Didier Rabat

Personal information
- Date of birth: 2 August 1966
- Place of birth: Nouméa, New Caledonia
- Date of death: 10 August 2022 (aged 56)
- Height: 1.89 m (6 ft 2 in)
- Position: Midfielder

Youth career
- Monaco

Senior career*
- Years: Team / Apps / (Gls)
- 0000–1985: Monaco B
- 1985–1987: Limoges / 44 / (11)
- 1987–1990: PSG / 0 / (0)
- 1987–1988: → Laval (loan) / 19 / (1)
- 1988–1989: → Orléans (loan) / 12 / (2)
- 1989–1990: → PSG B (loan)
- 1990–1993: Pau
- 1993–1995: Lyon Duchère / 10 / (0)
- 1995–1999: Toulon / 95 / (12)
- 1998: → Notts County (loan) / 0 / (0)

= Didier Rabat =

French footballer (born 1966)

Didier Rabat (born 2 August 1966) is a French former footballer who is last known to have played as a midfielder for Toulon.

==Career==

In 1985, Rabat signed for Limoges in the French second division after playing for the reserves of French Ligue 1 side Monaco.

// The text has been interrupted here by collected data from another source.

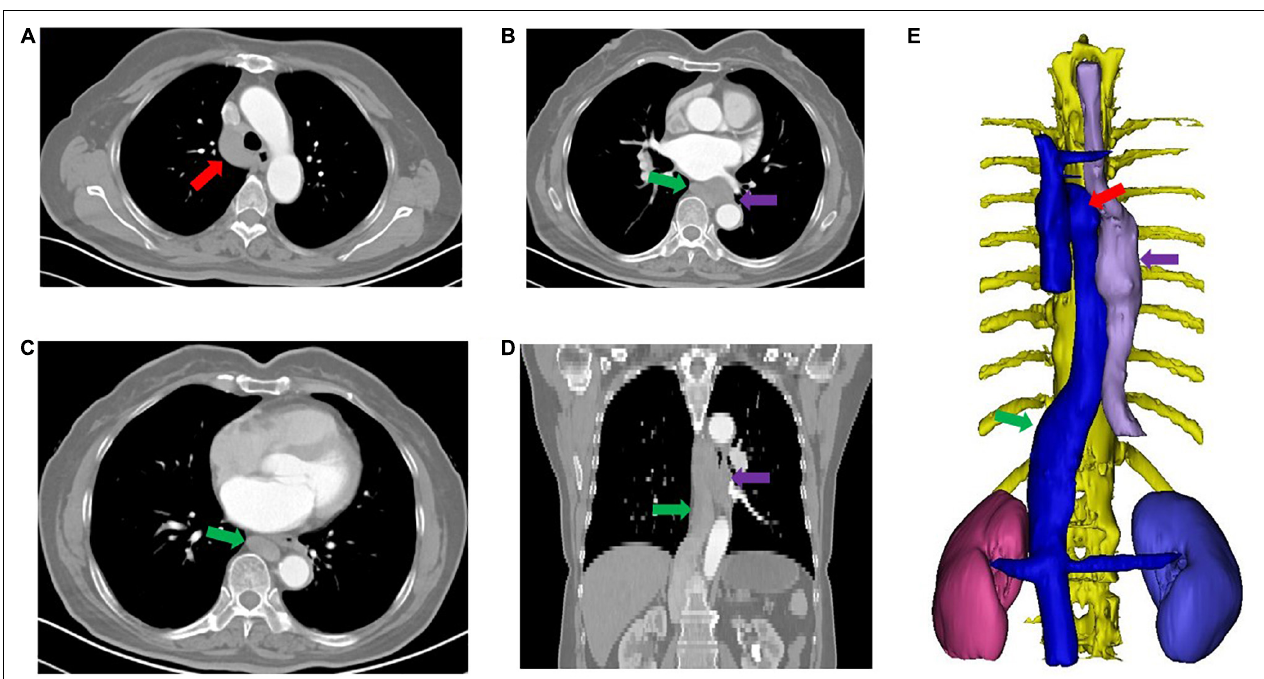
FIGURE 1 | CT reconstruction showing azygos continuation of the inferior vena cava (not preoperatively recognized). (A–D) Show the enlarged arch of the azygos vein and azygos vein. (E) Shows hepatic segment absence of the inferior vena cava with azygos continuation. The red arrow shows the enlarged arch of the azygos vein; the green arrow shows the azygos vein; the purple arrow shows the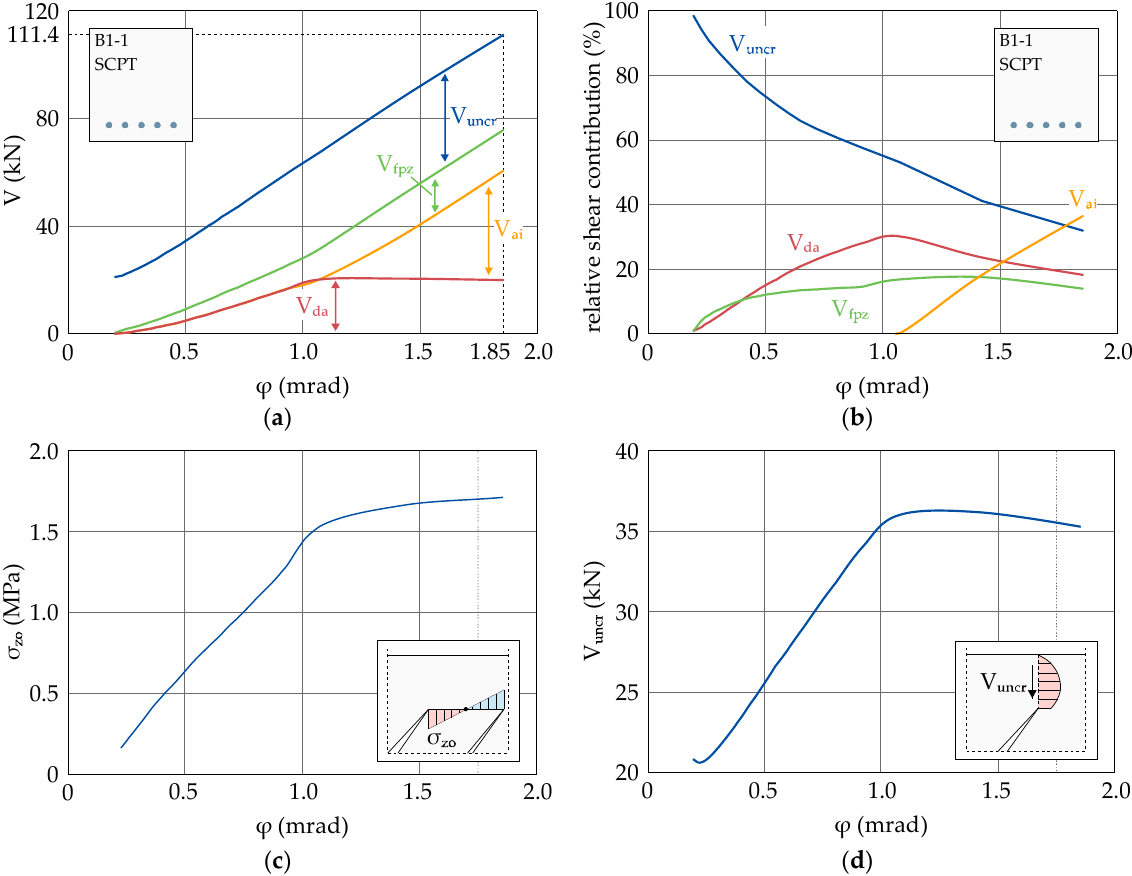
Figure 9. SCPT analysis results for the critical shear crack of subtest B1-1 with regards to the shear crack rotation φ : ( a ) shear force—rotation relationship, ( b ) relative contribution of the shear transfer actions, ( c ) development of the vertical crack tip stress σ z0 and ( d ) absolute shear force V uncr in the uncracked zone.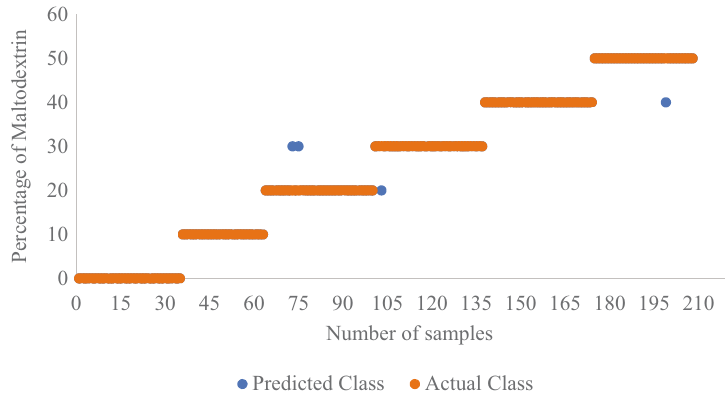
Figure 7: Scatter plot diagram of maltodextrin added in butter fl y - pea extract powder using SNV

In 1988, he was sent on loan to Laval in the French second division from PSG, one of France's most successful clubs, where he suffered a torn ligament injury.

In 1990, Rabat signed for Pau in the French third division.

In 1995, he signed for French second division team Toulon, before joining Notts County in the English lower leagues.